Hal ini mendorong mahasiswa Institut Pertanian Bogor (IPB) untuk membuat inovasi popok yang ramah lingkungan dan sesuai dengan ekonomi masyarakat Indonesia. Mereka menamakannya dengan POPOK 2 IN 1 (From Popok to Pupuk).
Para mahasiswa IPB ini adalah Sekar Ilma Tiarani, Sri Ilmiati, Siti Nuratiah Hafsah, Arih Amirah Sari, dan Sofa Azizah. Inovasi mereka tuangkan lewat penelitian berjudul “POPOK 2 IN 1 (From Popok To Pupuk) : Inovasi Popok Ekonomis yang Ramah Lingkungan dan Aman Bagi Bayi.
Sofa Azizah, salah satu anggota peneliti menjelaskan, popok bayi sekali pakai adalah jenis umum yang digunakan masyarakat Indonesia. Penggunaanya yang praktis dan sederhana menjadi salah satu faktor penarik minat konsumen.
“Hal ini merupakan masalah besar yang harus segera diselesaikan, karena sampah plastik merupakan limbah yang penguraiannya membutuhkan waktu lama, berpotensi menjadi sumber penyakit, dan merusak nilai estetika lingkungan,” ungkap Sofa dalam penelitiannya.
Menurut Sofa, POPOK 2 IN 1 merupakan popok bayi yang didesain sedemikian rupa dan ramah lingkungan.
Bahan yang digunakan berasal dari bahan biodegradabel yang akan mengurangi resiko pencemaran plastik pada lingkungan. Limbah alami yang berasal dari kotoran bayi akan diarahkan untuk menjadi sumber pupuk organik dengan petunjuk pemanfaatan pada kemasan popok.

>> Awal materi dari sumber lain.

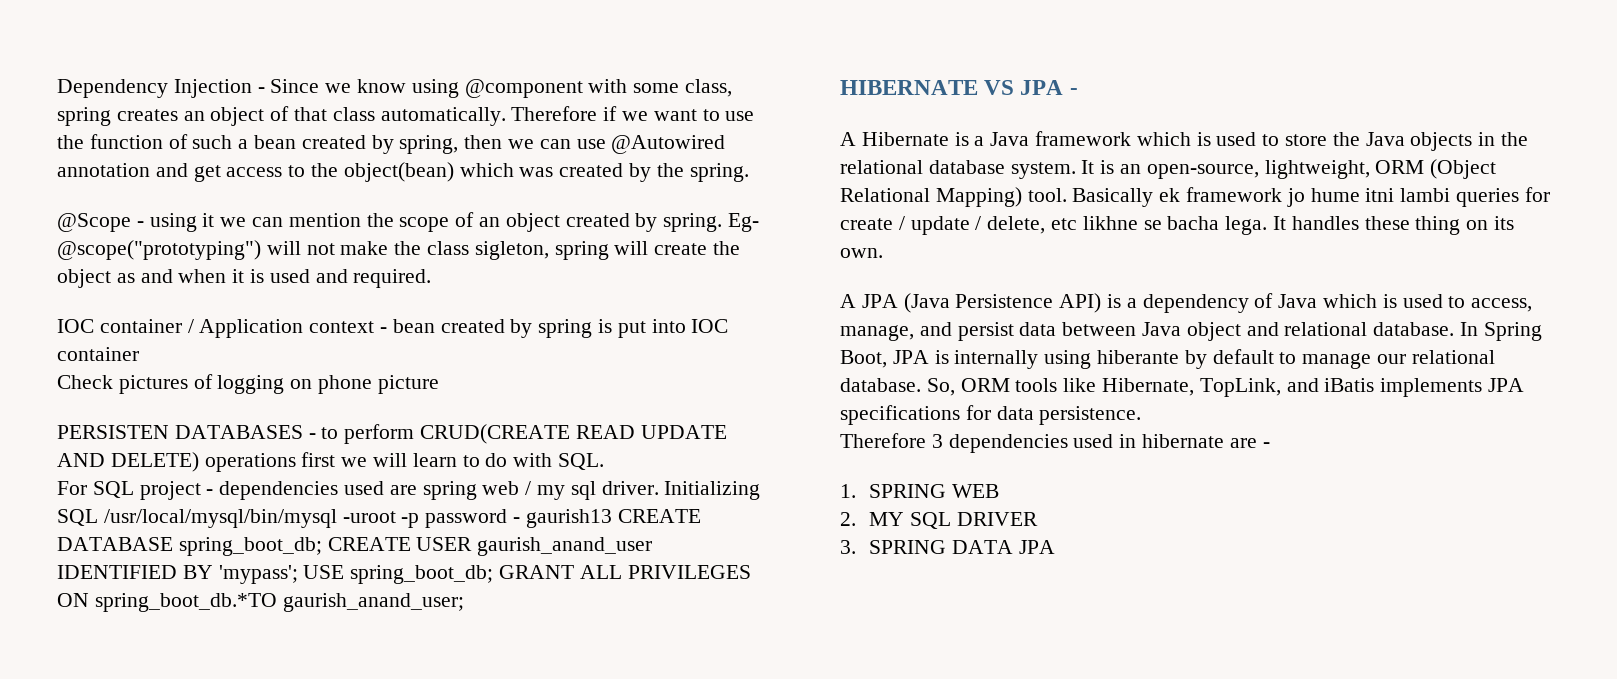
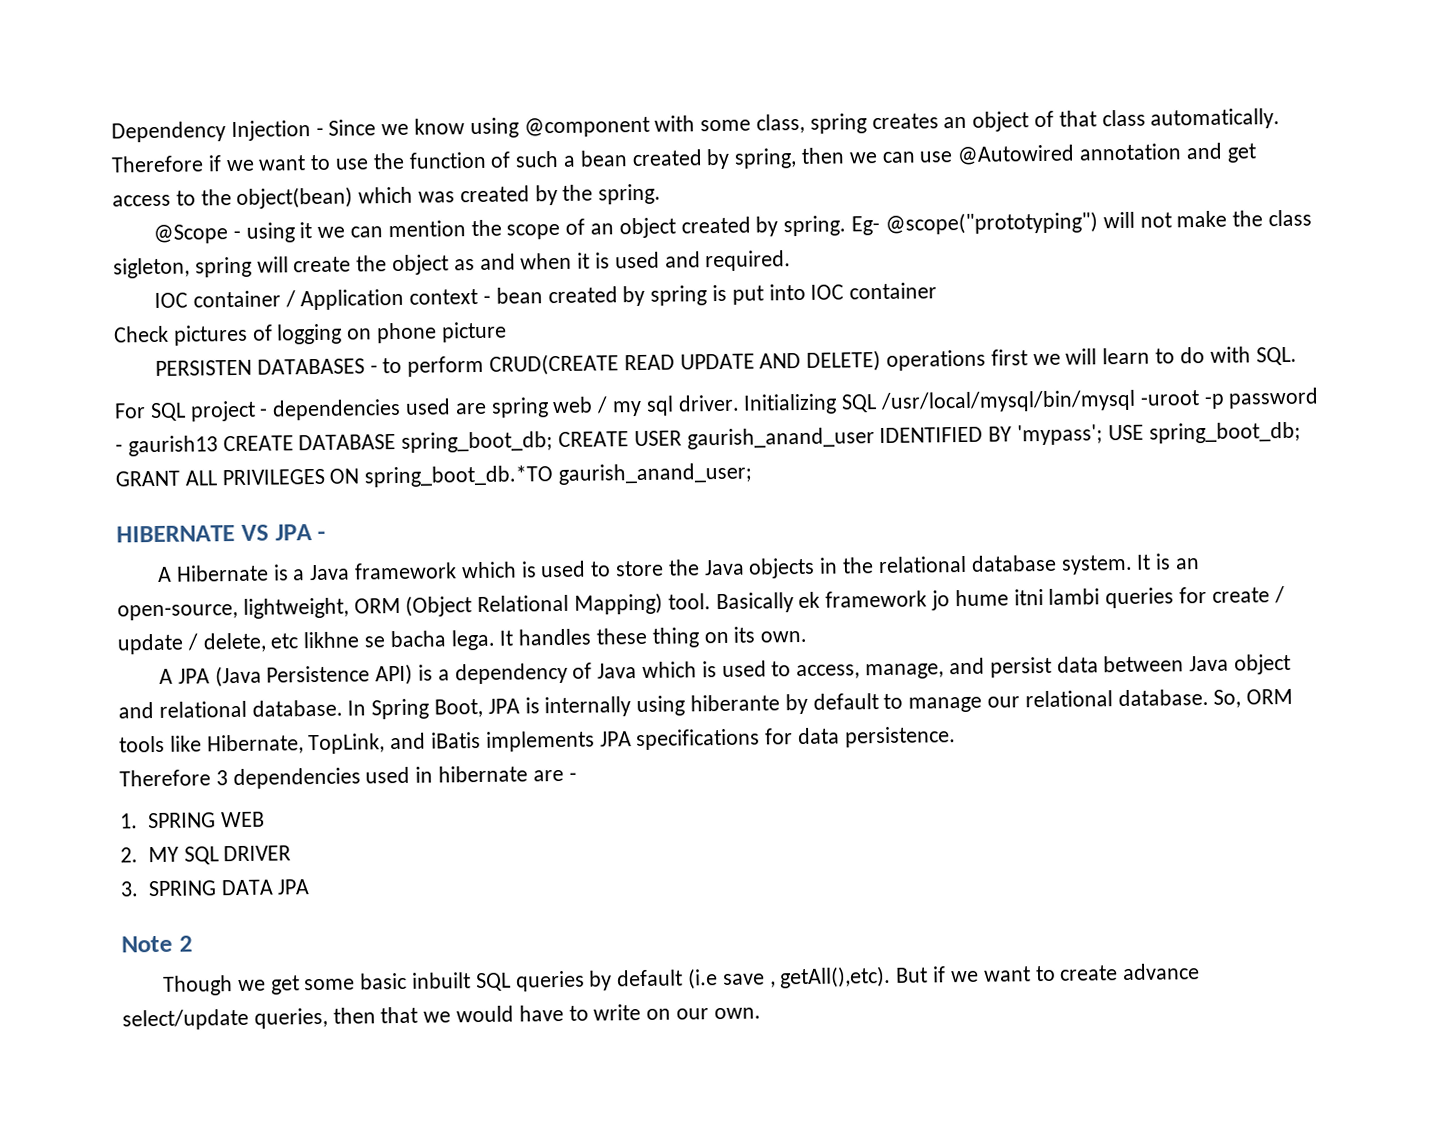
(1055, 547) none -> [121,935,193,953] [163,963,1201,996] [122,1004,761,1031] // Note 2 // Though we get some basic inbuilt SQL queries by default (i.e save , getAll(),etc). But if we want to create advance select/update queries, then that we would have to write on our own.

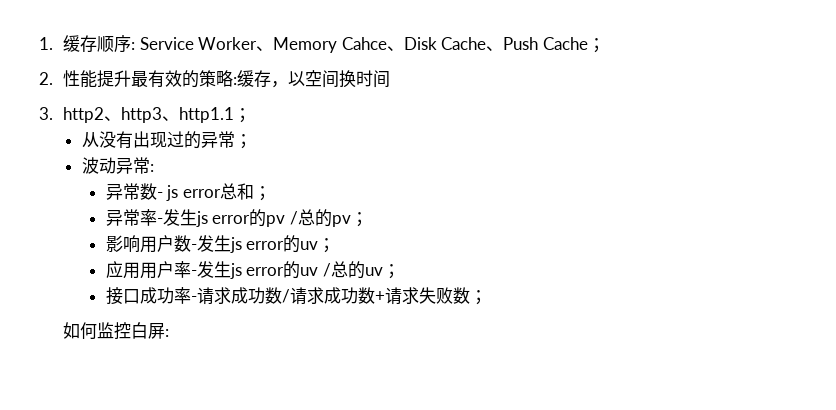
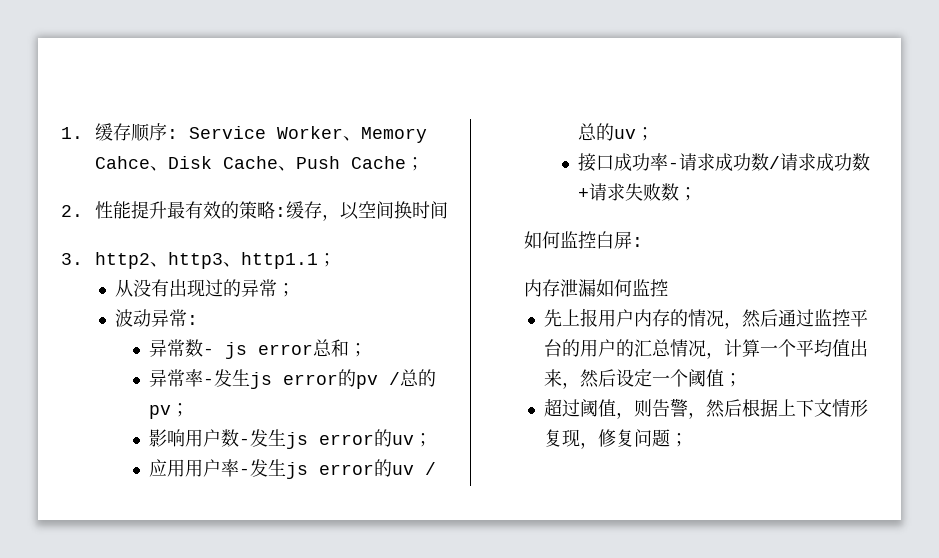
(169, 333) none -> [524,279,669,297] [544,308,869,329] [544,339,869,359] [544,368,743,389] [544,398,869,419] [544,429,689,449] // 内存泄漏如何监控 // 先上报用户内存的情况，然后通过监控平台的用户的汇总情况，计算一个平均值出来，然后设定一个阈值； // 超过阈值，则告警，然后根据上下文情形复现，修复问题；

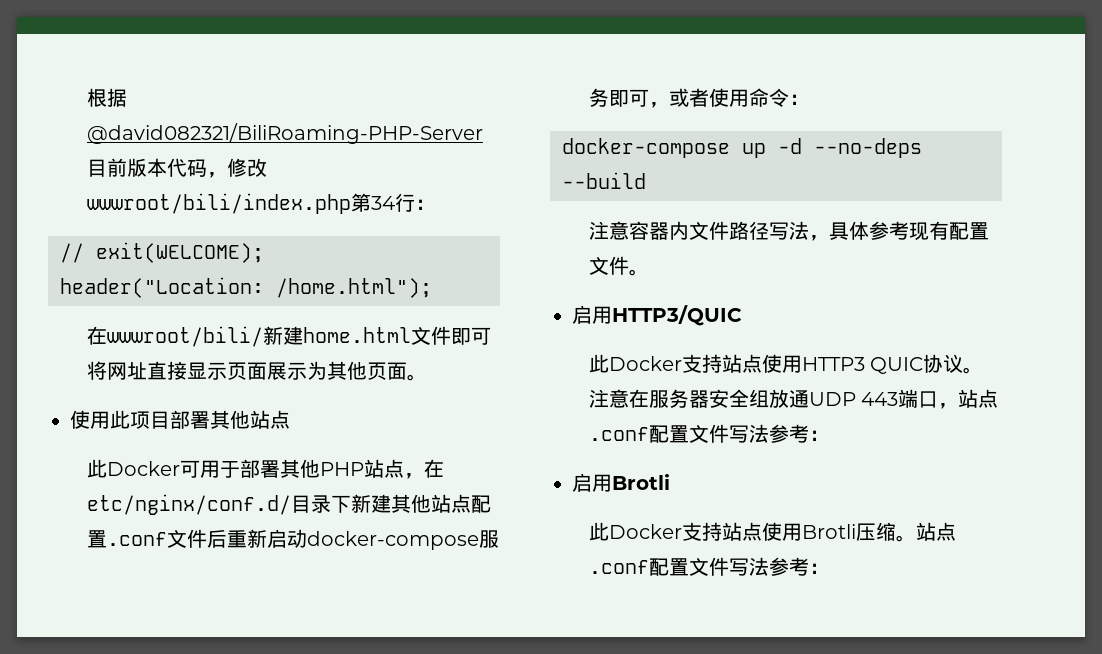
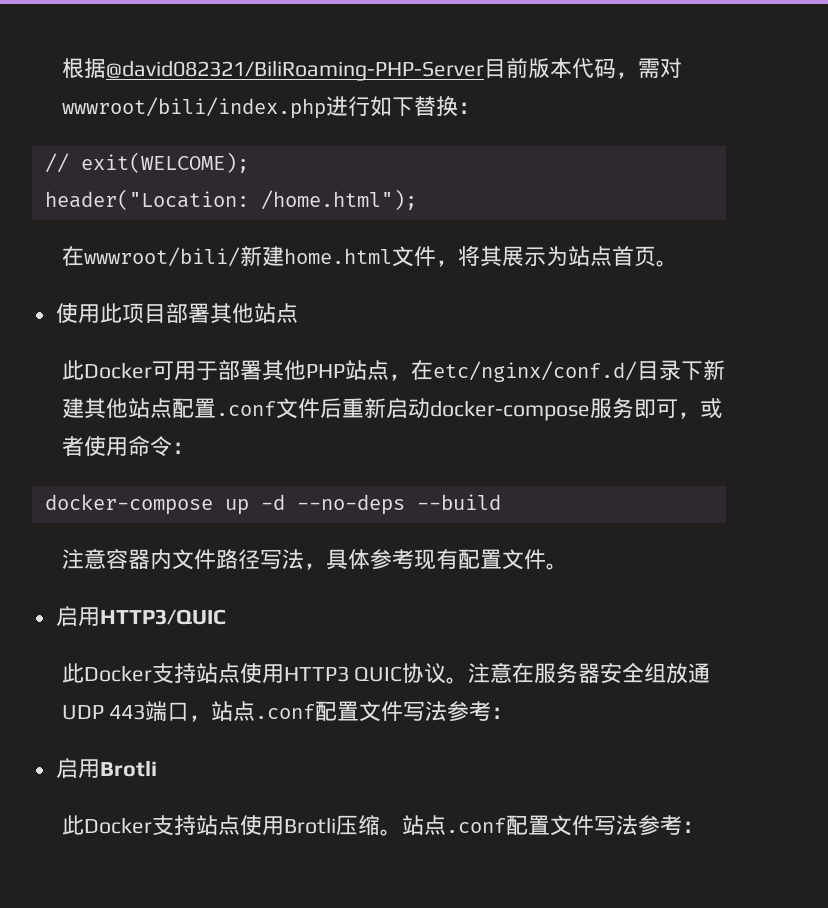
[226,158,267,177] [86,193,415,214] 修改wwwroot/bili/index.php第34行 -> [637,58,682,79] [61,96,458,119] 需对wwwroot/bili/index.php进行如下替换
[450,327,491,345] [86,361,407,380] 即可将网址直接显示页面展示为其他页面 -> [435,245,656,267] ，将其展示为站点首页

Desain popoknyapun dibuat sedemikian rupa agar mengurangi kontak langsung tangan ibu dengan kotoran, namun tidak mengurangi kenyamanan dan keamanan bayi. Hal ini menjadi keunggulan tersendiri, karena hampir semua manusia merasa jijik dengan kotoran, sehingga selalu menghindari kontak langsung dengannya. Akibatnya banyak pemanfaatan kotoran tidak maksimal dan malah merusak lingkungan.
“Secara ekonomis, popok ini ditargetkan dapat dijangkau oleh kalangan masyarakat Indonesia dengan tingkat ekonomi menengah ke bawah,” tambah Sofa.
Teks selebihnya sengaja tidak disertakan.